Eğer bir adam cenazesinin yakını iseniz cenaze sırasında tüm duygu ve ihtiyaçlarınızı bırakıp başınızı örtecek bir bez parçası bulmanız gerekir. Öncelikli göreviniz budur. Bulamasanız da işgüzar madamlar hemen elinize bir örtü tutuştururlar.
Ama bu örtü günahlarınızı örtmeye yetmez.
Cenaze namazını kıldıracak imamın ilk işi erkeklerin önünde duran kadınları kışkışlamaktır.

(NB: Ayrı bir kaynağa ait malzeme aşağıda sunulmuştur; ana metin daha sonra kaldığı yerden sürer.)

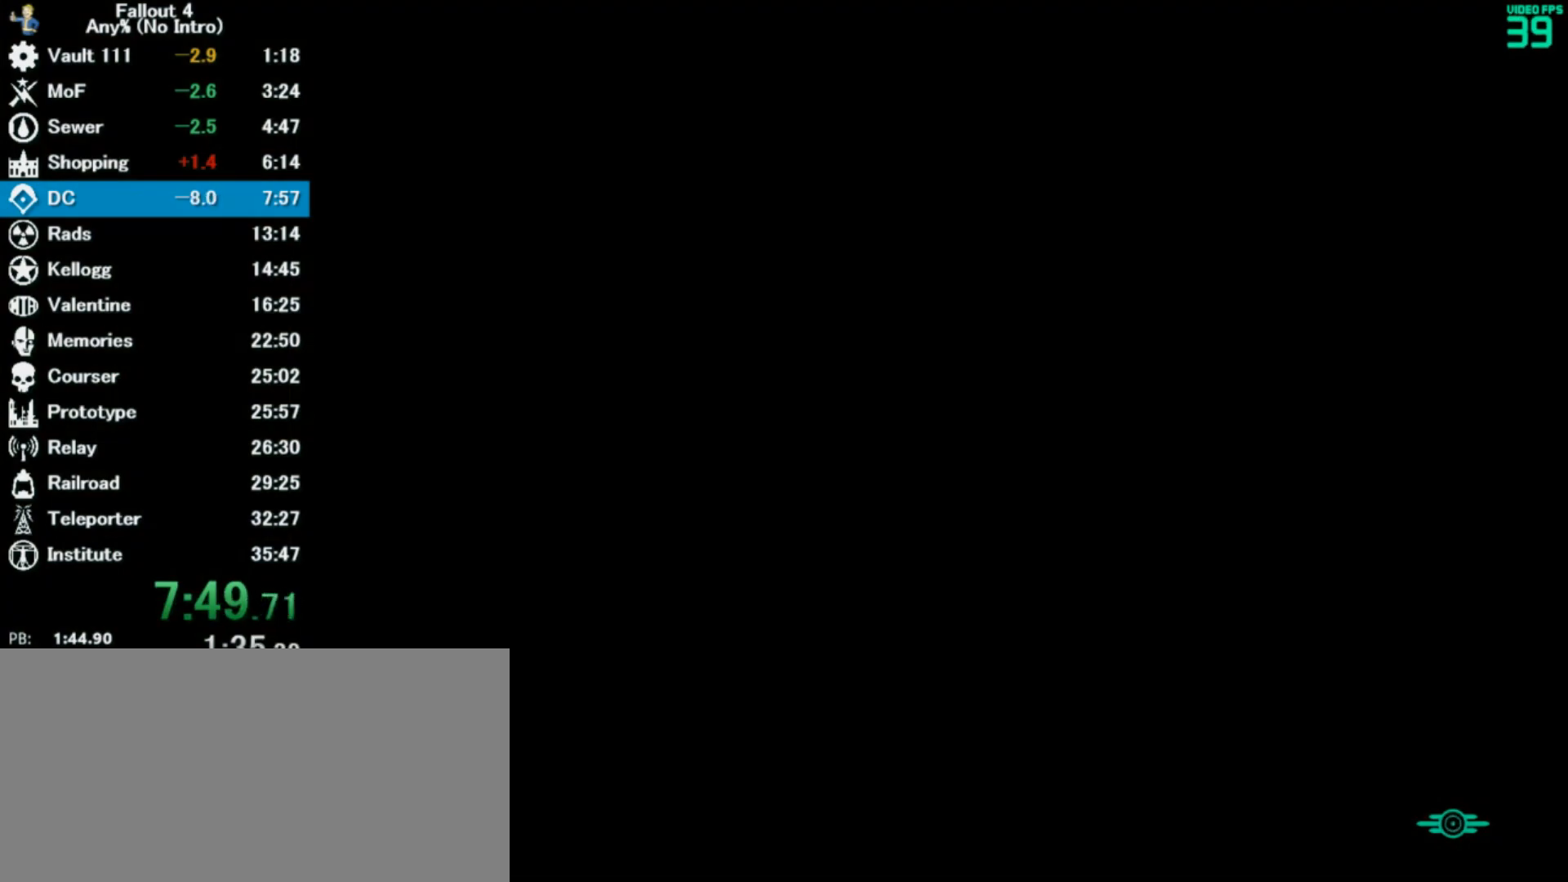
{"keys": ["s"], "mouse": [], "events": []}
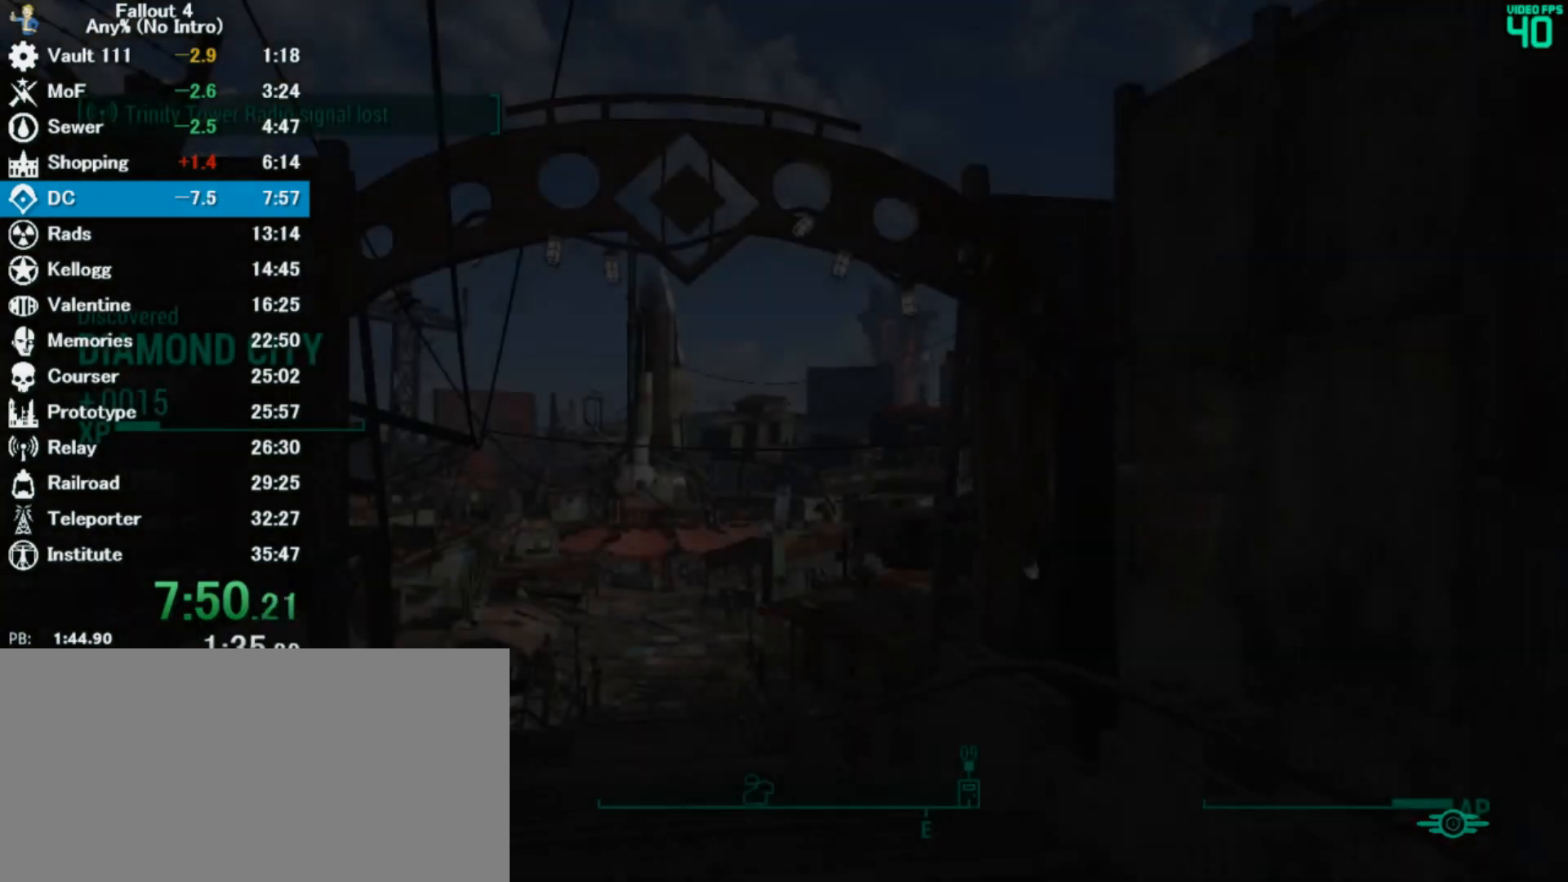
{"keys": ["s"], "mouse": [], "events": []}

Hızlıca erkeklerin önünden çekilmeniz için zabıtadan yardım bile alabilir.
Ülkemizde cenaze törenleri sosyal çevrenizden bağımsız olarak cinsiyet ayrımcılığının tanımının yapıldığı yerlerdir.
İnsan olduğunuzu unutursunuz.
İkinci cins olduğunuzu hatırlarsınız.
Varlığınızdan utanırsınız.
Oysa varlığımızdan utanmamıza gerek yok.
Benim saçım günah değil.
Benim bedenim günah değil.
Benim varlığım, erkeklerin önünden itilip kakılarak uzaklaştırılacak kadar değersiz değil.
Benim Tanrım tüm insanları tüm hayvanları ve tüm canlıları birinci cins olarak yaratmış.
Benim Tanrı’mın önünde duracak yürek sizde mevcut değil.